Vor 75 Jahren: Neubeginn der Demokratie in Kassel

Sie ist das oberste Organ der Stadt und Ausdruck der repräsentativen Demokratie – und hatte darum im Weltbild der Nationalsozialisten keinen Platz: Am 5. Juli 1946, vor 75 Jahren also, trat die Kasseler Stadtverordnetenversammlung zu ihrer ersten Sitzung nach der Nazi-Diktatur und dem Zweiten Weltkrieg zusammen.

„Dieses Datum steht für Wiedergeburt und Neubeginn der Demokratie in Kassel“, so Stadtverordnetenvorsteherin Dr. Martina van den Hövel-Hanemann und Oberbürgermeister Christian Geselle in einer gemeinsamen Erklärung.

Die Nazis hatten ab 1933 die demokratische Verfassung der Weimarer Republik ausgehebelt und alle staatlichen Ebenen auf Linie des Regimes gebracht. Auch die kommunale Selbstverwaltung passte dem „Führerstaat“ nicht: Ihre Beschlussorgane wurden aufgelöst, so auch die Kasseler Stadtverordnetenversammlung (31. Dezember 1933). Das Ende der Gewaltenteilung zwischen Exekutive, Legislative und Jurisdiktion sowie der Pressefreiheit bahnte den Weg in den Abgrund und das Jahrhundertverbrechen: Holocaust, Millionen Kriegsopfer und ein in weiten Teilen zerstörtes Europa – alles verübt in deutschem Namen. Kassel war Teil dieser Kriegs- und Terrormaschinerie gewesen. „Damit sich ein solches Unheil nie wiederholt, müssen wir unsere Demokratie wertschätzen und schützen. Diese Lehre haben die Mütter und Väter des Grundgesetzes gezogen, als sie das Fundament für die Bundesrepublik Deutschland legten. Doch wir alle müssen die demokratischen Werte als lebenswichtig verinnerlichen“, so Stadtverordnetenvorsteherin und Oberbürgermeister.

Hohe Wahlbeteiligung

Vor dem historischen Hintergrund sei es erstaunlich, dass die westlichen Besatzungsmächte, in Kassel die Amerikaner, den Menschen in Deutschland damals so schnell wieder Eigenverantwortung überließen. Wie groß das Interesse der Bevölkerung daran war, bewies sie bei der ersten Kommunalwahl am 26. Mai 1946 mit einer Beteiligung von 85,7 Prozent in Kassel. Auf die SPD entfielen 51,6 Prozent, CDU 25,5 Prozent, Liberal-Demokratische Partei 12,5 Prozent und Kommunistische Partei 10,4 Prozent. In ihrer ersten Sitzung im Hochzeitssaal der Stadthalle (der Sitzungsaal im Rathaus war zerstört) wählten die Stadtverordneten Christian Wittrock (SPD) zu ihrem Vorsteher und später dann Willi Seidel (SPD) als Oberbürgermeister, der am 7. April 1945 von der US-Armee kommissarisch eingesetzt worden war. 

Aufgaben

Die Stadtverordnetenversammlung hat eine herausgehobene Stellung in der kommunalen Selbstverwaltung. Ihre Aufgaben sind in der Hessischen Gemeindeordnung (HGO) definiert: Sie trifft die wichtigen Entscheidungen und überwacht die Stadtverwaltung sowie die Geschäftsführung des Magistrats, insbesondere die Verwendung der Einnahmen. Sie stellt zudem den Haushaltsplan auf. Der Magistrat hat die Stadtverordnetenversammlung über wichtige Verwaltungsangelegenheiten laufend zu unterrichten. Alle fünf Jahre entscheiden die Bürgerinnen und Bürger bei der Kommunalwahl neu über ihre Zusammensetzung. 
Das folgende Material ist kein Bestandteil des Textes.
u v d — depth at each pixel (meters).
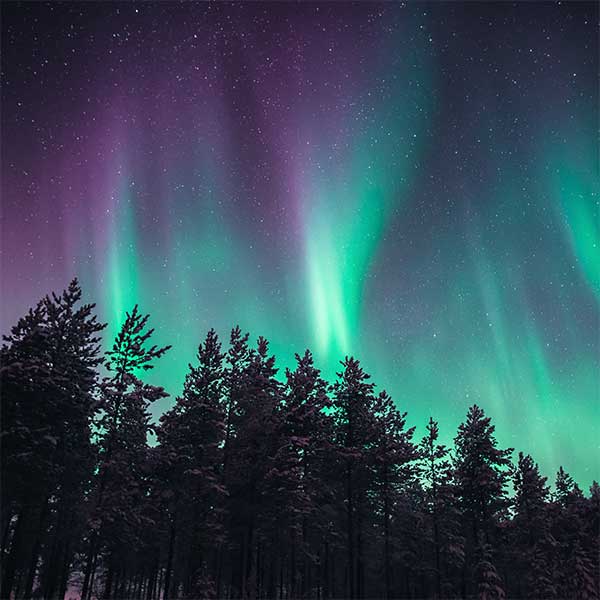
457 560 38.44
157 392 26.91
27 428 21.33
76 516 25.53
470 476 37.66
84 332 27.14
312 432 34.81
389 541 38.69
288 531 30.72
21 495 23.30
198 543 27.33
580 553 38.75
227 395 32.97
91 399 25.44
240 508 30.66
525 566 40.69
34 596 29.44
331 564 43.44
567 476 52.47
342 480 35.19
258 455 31.64
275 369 35.31
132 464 27.31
„Nutzen Sie die Möglichkeit, vor Ort mitzuwirken, verfolgen Sie die kommunalpolitischen Diskussionen, und bringen Sie sich selbst für unsere Demokratie ein, damit unsere Stadt in eine gute Zukunft geht“, appellieren Stadtverordnetenvorsteherin Dr. van den Hövel-Hanemann und Oberbürgermeister Geselle abschließend.